Topshop joins the growing list of clothing retailers who have gone into administration over the past eight months. Among them are Herringbone, Rhodes & Beckett, Marcs, David Lawrence, kids wear chain Pumpkin Patch and Payless Shoes. Several of these operations continue to perform well in other countries, so what does it say about the climate in Australia for retailing?
In a business of this nature, there are three major expenses in the operation; cost of goods, rent and wages. To really understand the reasons why these retailers have not been able to survive in the Australian market, let’s dive in deeper into these key expenses.
Cost of Goods (COG’s)
The Australia dollar has been weaker against most other currencies for the past two year and with most of what we purchase in retail stores made overseas, it is no surprise that this makes imported goods more expensive. Most companies offset this cost to a degree by playing the currency market, but after two years of low value, at times 30% less than the peak, it begins to affect profitability.
Rent
It is no secret that the rent in many of the Australia shopping centres are considerably high, while anchor tenants enjoy a low per square metre rate. Many of these failed businesses took up prime locations in shopping centres, while those who have survived have moved out of shopping centres, on to the streets and more importantly online considerably reducing overheads. When your landlord is a publicly listed company, it unusually is all about the bottom line profits, and not so much about the sustainability of the businesses.
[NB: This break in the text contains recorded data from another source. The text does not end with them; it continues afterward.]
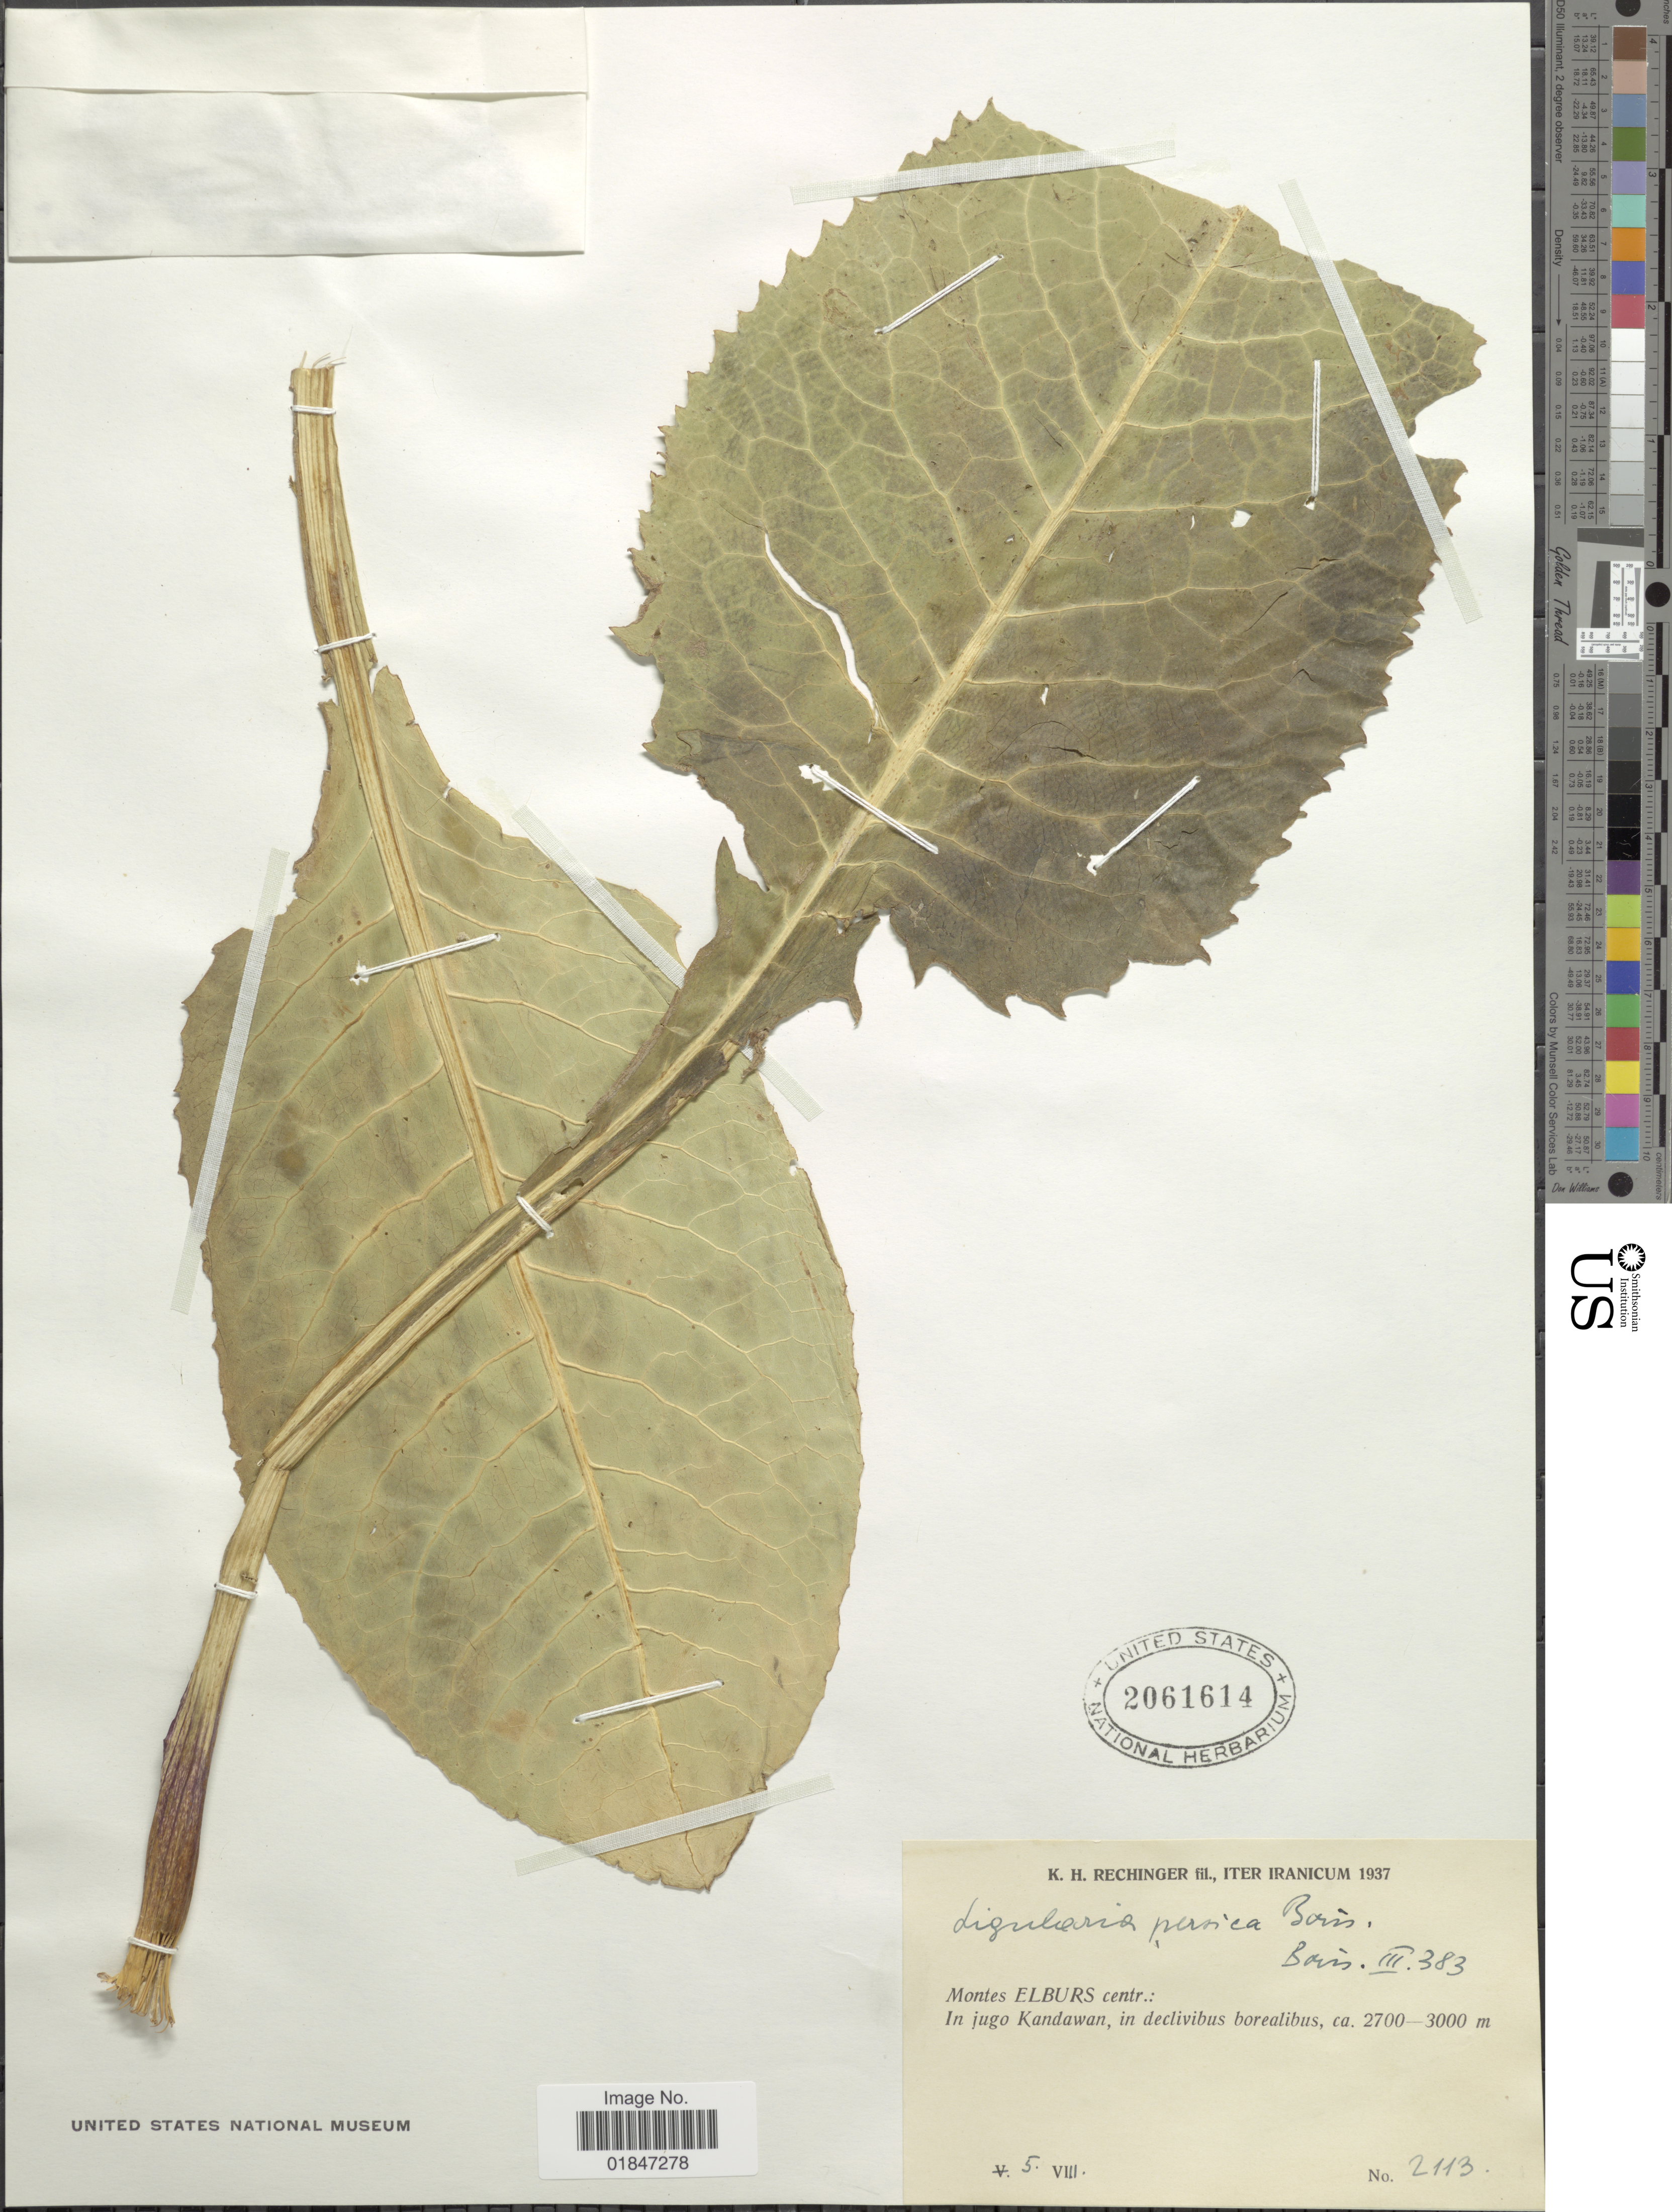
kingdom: Plantae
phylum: Tracheophyta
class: Magnoliopsida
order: Asterales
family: Asteraceae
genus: Ligularia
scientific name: Ligularia persica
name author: Boiss.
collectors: K. H. Rechinger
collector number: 2113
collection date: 1937-08-05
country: Iran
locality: Iranicum. Montes Elburs, In jugo Kandawan, in declivibus borealibus.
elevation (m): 2700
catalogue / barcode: US 2061614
High rent makes a business’ breakeven point that much harder to achieve, increasing sales targets to a unrealistic level just to pay the rent.
Wages
While real wage growth has been slow, the analysis of Australian minimum wage rates relative to other countries are comparatively much higher. Certainly, any developed nation should ensure its poorest workers can live comfortably on minimum wage, hence why there was so much debate on the subject in the 2016 US elections.
Australian weekend loading is where the real wage issues comes into play for retailers. The weekends are often the time when retailer need the most staff to service the increase in traffic. However, in Australia the cost of these staff double during these periods. Most retailers operate on a small profit margin, a slow day can quickly mean a loss for the business.
Sales
Australian Retail sales fell slightly (0.1%) in March 2017, based on seasonally adjusted figures. This is on the back of weak results in preceding statistical data. Many are attributing this to the low wage growth (Increase of wages comparative to inflation) squeezing discretionary income.
However, tightening of consumer spending can also be attributed to the mounting debt everyday Australians find themselves in. Australians have one of the highest debt to income ratios of the developed world, as more and more Australians borrow to buy their own home. The extra pressure of this debt and the associated repayments forces consumers to tighten their purse strings and only buy essential items.
There are several factors affecting the collapse of these brands, but it doesn’t mean the news is bad for all retailers. We are already seeing the industry turned on its head with the increase of online shopping and major brands quickly adapting to this new channel, reducing overheads while increasing their market and profits.